The New Errol Morris Film

by Danny Fisher

I’m a little late reporting on this, but I didn’t find out until just a moment ago: Oscar-winning documentarian Errol Morris’ upcoming film Standard Operating Procedure, which investigates the acts of torture committed by U.S. military personnel at Iraq’s Abu Ghraib prison, had its world premiere at the Berlin International Film Festival a couple of weeks ago. It was the first documentary ever shown in competition at the festival, and it received the jury’s grand prize.

If you don’t know who Morris is by name, this will need to be rectified. I’m with Roger Ebert, who says:

    After twenty years of reviewing films, I haven’t found another filmmaker who intrigues me more…Errol Morris is like a magician, and as great a filmmaker as Hitchcock or Fellini.

Morris has made no less than three of the greatest films I have ever seen in my life: 1980′s Gates of Heaven (a must-see for chaplains), 1988′s The Thin Blue Line (which helped to free a wrongly convicted man from prison), and 2003′s The Fog of War: Eleven Lessons from the Life of Robert S. McNamara, for which he won the Academy Award for Best Documentary Feature.

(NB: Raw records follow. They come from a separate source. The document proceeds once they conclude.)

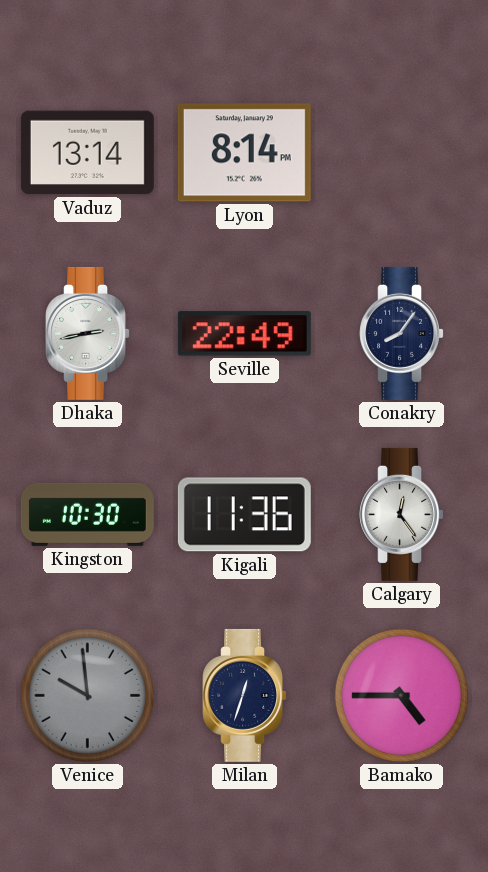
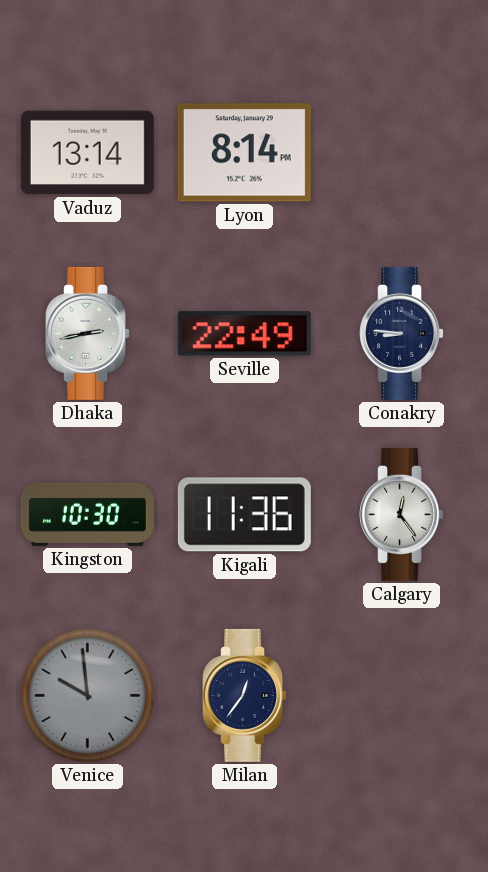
Conakry: 8:06 -> 8:46
Milan: 12:33 -> 12:36
Bamako: 4:45 -> none
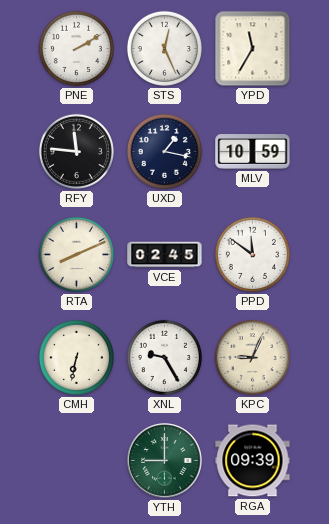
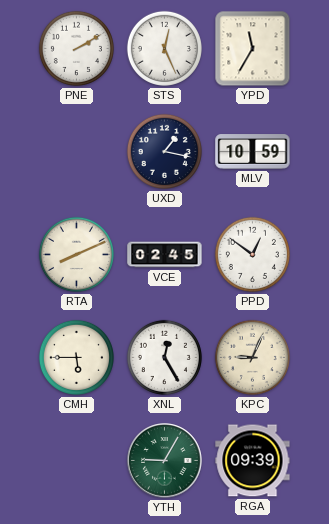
RFY: 11:46 -> none
PPD: 11:51 -> 12:51
CMH: 6:32 -> 5:45
XNL: 9:25 -> 12:25
YTH: 9:00 -> 9:05
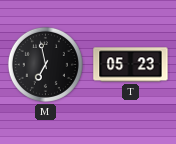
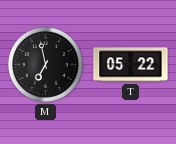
T: 05:23 -> 05:22
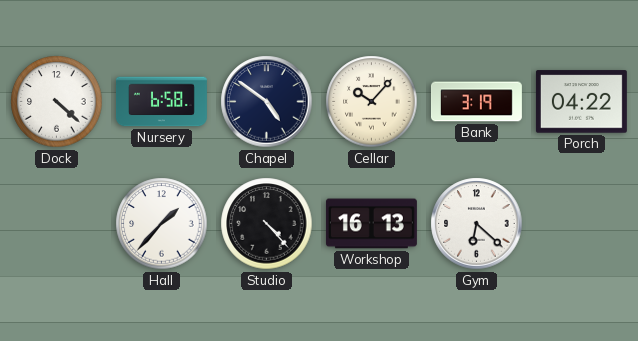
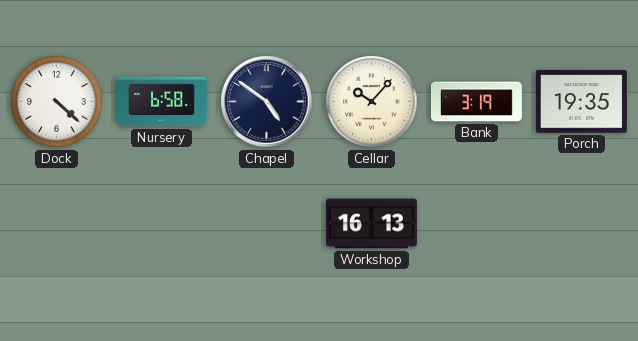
Porch: 04:22 -> 19:35
Hall: 1:37 -> none
Studio: 4:23 -> none
Gym: 6:22 -> none
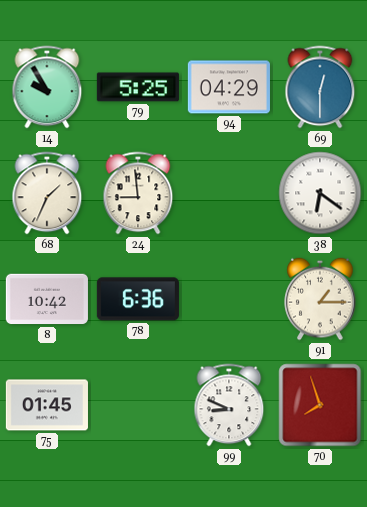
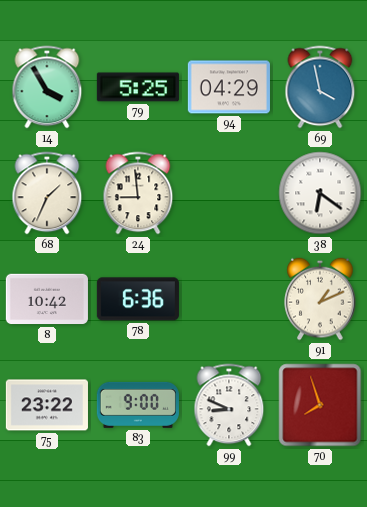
14: 9:55 -> 3:55
69: 12:30 -> 3:58
91: 1:15 -> 1:11
75: 01:45 -> 23:22
83: none -> 9:00
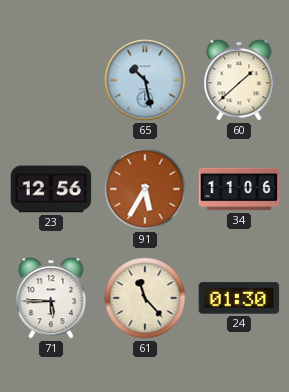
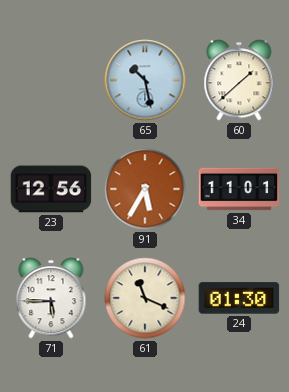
34: 11:06 -> 11:01
61: 11:23 -> 11:19
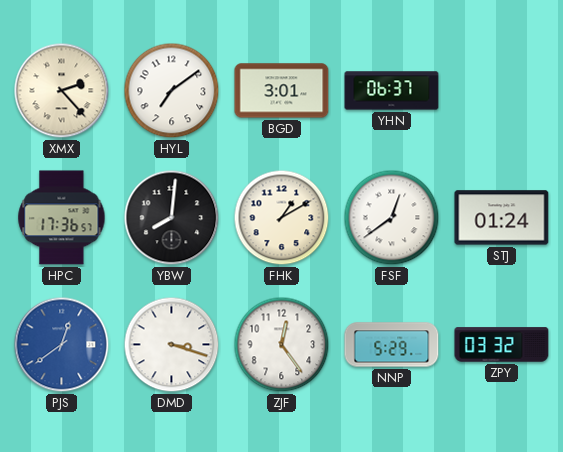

For Standard Operating Procedure, Morris conducted over 200 hours of interviews with those most closely involved in what occurred at Abu Ghraib. At the 2007 New Yorker Film Festival, he presented these deleted scenes (which can also be seen below). They are excerpts from his interviews with Col. Janis Karpinski, the former commanding general of the prison. After watching them, all I can say is that if this is what ended up on the cutting room floor, then what remains in the film must be absolutely incredible. I think we’re in for an incendiary and important work.